At Lake George, my kit proved capable enough to freeze the action and capture the ice racers in their bizarre vehicles—makeshift buggies equipped with studded tires and Maserati engines—as they sped across the slick ice. At the snow rally, meanwhile, my Olympus proved more than capable of capturing photos of “Bonfire Ally,” a night stage held in the dead of night, with only a few scattered bonfires lighting the way. Despite a steady stream of rain and virtually no light at my disposal, I was able to capture unique, compelling images.

Those events underscored yet another reason I love Olympus: the straight-from-camera JPGs are fantastic. Throughout both races, I shared photos with my editors to post on social media in real time, and the JPGs required virtually no edits. When working as a journalist—and also during event coverage as a communications specialist—I frequently have to share photos quickly on social platforms. I don’t often have the time to import a RAW file to Lightroom and spend two hours or more editing the perfect photo, so a camera that produces pleasing JPGs is essential.

The Next Adventure
Although Covid-19 has brought most travel to a standstill, I know my camera gear will be ready whenever I’m finally able to jet off to another country (and another sporting event). Many longtime Olympus fans were disappointed recently when the company announced it would be selling its imaging business to Japan Industrial Partners, Inc., but I remain undaunted: for journalists and reporters looking for an extremely small and light camera system capable of producing outstanding, professional results, Olympus is still the go-to option.
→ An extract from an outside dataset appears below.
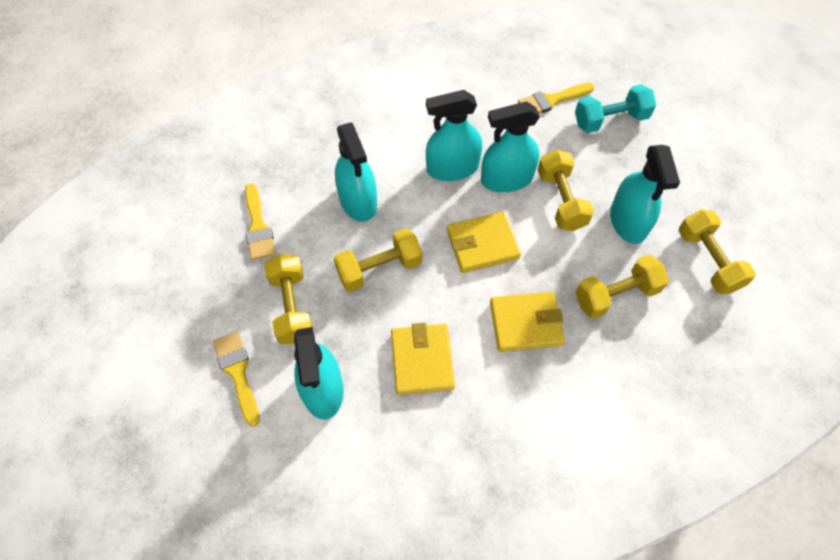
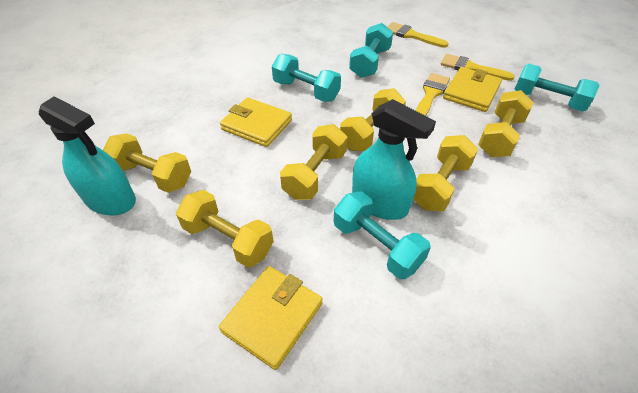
turquoise dumbbell: [575,84,656,133] = 1 -> [272,54,341,102] [334,191,431,279] [349,23,393,78] [515,64,600,111] = 4
turquoise spray bottle: [294,327,344,420] [335,122,377,222] [426,90,482,181] [481,102,540,192] [610,145,680,244] = 5 -> [39,96,136,215] [352,99,436,220] = 2
yellow dumbbell: [264,254,313,344] [334,228,422,292] [538,150,594,231] [575,255,669,319] [679,210,756,294] = 5 -> [103,133,191,193] [176,190,274,267] [280,124,347,200] [340,88,406,151] [413,135,478,211] [478,90,534,157] = 6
Simply put, an Olympus camera is the perfect travel companion. And, if you’re anything like me, it might just nudge you to travel more—and even try your hand at some travel writing while you’re at it.

Gregory Leporati is a communications professional and freelance writer/photographer from New York City. His work has appeared in The Washington Post, The Los Angeles Times, Engadget, Ars Technica, and other publications. His primary photography interests are travel, sports (particularly motorsports) and candid portraits. Follow him on Instagram @gleporati


  1. Great read, but somehow it missed the camera body transition to E-M5 mk III that can be seen in the metadata of the images.

    I was wondering about the quality of the rally images, until got the explanation there.

    1. Hi Timothy – yes, great catch! I only realized after writing this that the rally photos had taken place this year, shortly after I had upgraded to an E-M5 mk III. So yes, the image quality is definitely nicer with the new sensor (although I think the image quality is still fantastic on the E-M10). Thanks for reading!